Wie kam es dazu, dass Sie jetzt beim EHC Red Bull München mittrainieren? Ist Ihr Bruder Yannic, der ja beim EHC spielt, dafür verantwortlich oder eher das Abschiedsspiel von Marco Sturm am Samstag?

Marco hatte vor einiger Zeit nachgefragt, ob ich am Abschiedsspiel teilnehme. Da ich sowieso eine Woche mit meinem Bruder auf dem Eis trainieren wollte, hat das gut geklappt. Dank auch an den EHC, der das möglich gemacht hat. Der EHC hat sich viel vorgenommen,

Ex-Coach Pierre Pagé wollte sogar die Eishockeywelt von München aus verändern. Was hält NHL-Star Seidenberg von den Red Bulls?

Sie haben viel Talent, das sieht man gleich. Sie können was erreichen. Was jetzt noch fehlt, ist der Teamgeist, die Chemie.

Und der Erfolg!

(lacht) Stimmt, den sollte man am besten nie vergessen.

Stichwort Erfolg, wir können es Ihnen nicht ersparen, über den Stanley-Cup-Triumph 2011 zu sprechen.

Es gibt Schlimmeres!

Dann nur zu.

Das Gefühl war schier unbeschreiblich, obwohl man auch unglaublich leer und ausgepumpt war nach der langen Saison. Das ist natürlich die Krönung für jeden Eishockeyspieler. Die ersten vier, fünf Tage danach war der Trubel auch Irrsinn, da gibt es eigentlich keine Worte dafür. Es ist ja lange Tradition, dass jeder Spieler des Siegerteams den Stanley Cup einen Tag zur freien Verfügung erhält.

Sie haben sich für Ihren Tag etwas besonders einfallen lassen...

Oh ja, ich habe meine beiden Töchter im Stanley-Cup taufen lassen. Das gab es bis dahin wohl auch noch nie, aber sie waren noch nicht getauft, daher dachte ich mir: Das passt. Deswegen muss ich jetzt noch einmal den Stanley Cup holen, damit ich meinen Sohn, der damals noch nicht geboren war, auch drin taufen lassen kann. Am besten in dieser Saison.

Damit der Geist des Stanley Cups auf ihn überspringt.

Genau! Sie spielen bei den Bruins in Boston, der Stadt, die 2013 vom mörderischen Terroranschlag auf den Boston-Marathon erschüttert wurde.

Ja, das war eine hochemotionale Zeit für die gesamte Stadt. Unser Spiel wurde damals verschoben. Da die Täter noch auf der Flucht waren, herrschte ja Ausgangssperre in der Stadt. Es war so surreal, niemand war auf den Straßen, alle saßen gebannt und verängstigt vor dem Fernseher und schauten zu, wie die Täter gejagt wurden. Es war wie in einem Film. Und die Stadt Boston ist dadurch richtig zusammengewachsen, das erste Spiel danach, als den Opfern gedacht wurde, war eines der intensivsten überhaupt.

Es scheint eine der Stärken der USA zu sein, aus Tragödien gestärkt hervor zu gehen.

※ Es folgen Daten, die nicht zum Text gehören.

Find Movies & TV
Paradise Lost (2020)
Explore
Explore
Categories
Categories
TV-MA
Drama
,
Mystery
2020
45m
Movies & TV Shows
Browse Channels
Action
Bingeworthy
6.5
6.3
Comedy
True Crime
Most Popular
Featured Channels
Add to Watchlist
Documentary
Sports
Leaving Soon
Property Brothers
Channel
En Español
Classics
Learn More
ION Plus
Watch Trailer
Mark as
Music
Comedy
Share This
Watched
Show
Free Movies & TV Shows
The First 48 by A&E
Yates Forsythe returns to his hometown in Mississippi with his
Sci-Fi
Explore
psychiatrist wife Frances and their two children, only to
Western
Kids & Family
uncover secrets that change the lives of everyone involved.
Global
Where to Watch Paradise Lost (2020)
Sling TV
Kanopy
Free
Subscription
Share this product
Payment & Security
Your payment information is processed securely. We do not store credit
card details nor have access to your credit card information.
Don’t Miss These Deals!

Das sehe ich genauso. Das ist auch hier passiert, die Stadt, die Menschen in Boston haben für sich Flagge gezeigt und Stärke bewiesen.

Wenn man sich Ihren Akzent so anhört, sind Sie mehr deutscher Amerikaner oder amerikanischer Deutscher?

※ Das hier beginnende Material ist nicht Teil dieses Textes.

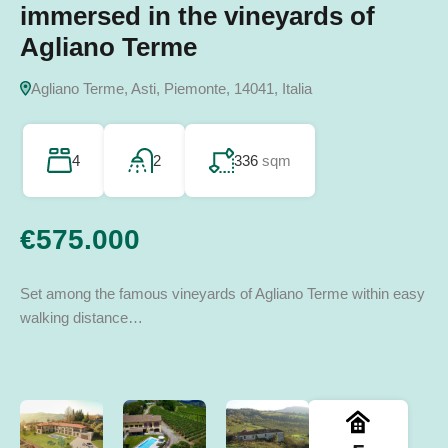
immersed in the vineyards of
several buildings
spark your imagination
Calosso’s Hills
14045 Incisa Scapaccino AT, Italia
Agliano Terme
San Giorgio Scarampi, Asti, Piemonte, Italia
Terzo, Alessandria, Piemonte, Italia
14052 Calosso AT, Italia
Agliano Terme, Asti, Piemonte, 14041, Italia
8
3
860
sqm
243
3
350
sqm
sqm
2
275
sqm
4
2
336
sqm
€970.000
€165.000
€90.000
€260.000
€575.000
Set among the famous vineyards of Agliano Terme within easy
walking distance…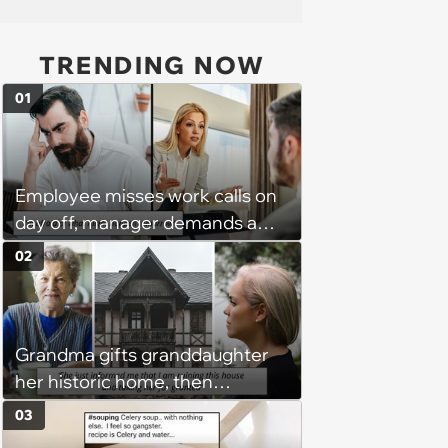
TRENDING NOW
01
Employee misses work calls on
day off, manager demands a
disciplinary meeting despite no
02
on-call duties: ‘I'm afraid of what
might happen’
Grandma gifts granddaughter
her historic home, then
demands it back after she
03
spends $100K on renovations:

Gute Frage, schwere Frage. Es ist schon so, dass ich täglich mit meinen Eltern oder meinem Bruder telefoniere, aber das reicht nicht, damit ich mich immer mit der deutschen Sprache wohlfühle. Manchmal ringe ich im Deutschen schon nach Worten. Da ist es schön, wieder in der Heimat zu sein. In welcher Sprache träumen Sie denn? Sowohl als auch. Mal deutsch, mal englisch. Ich habe eben einfach beides in mir.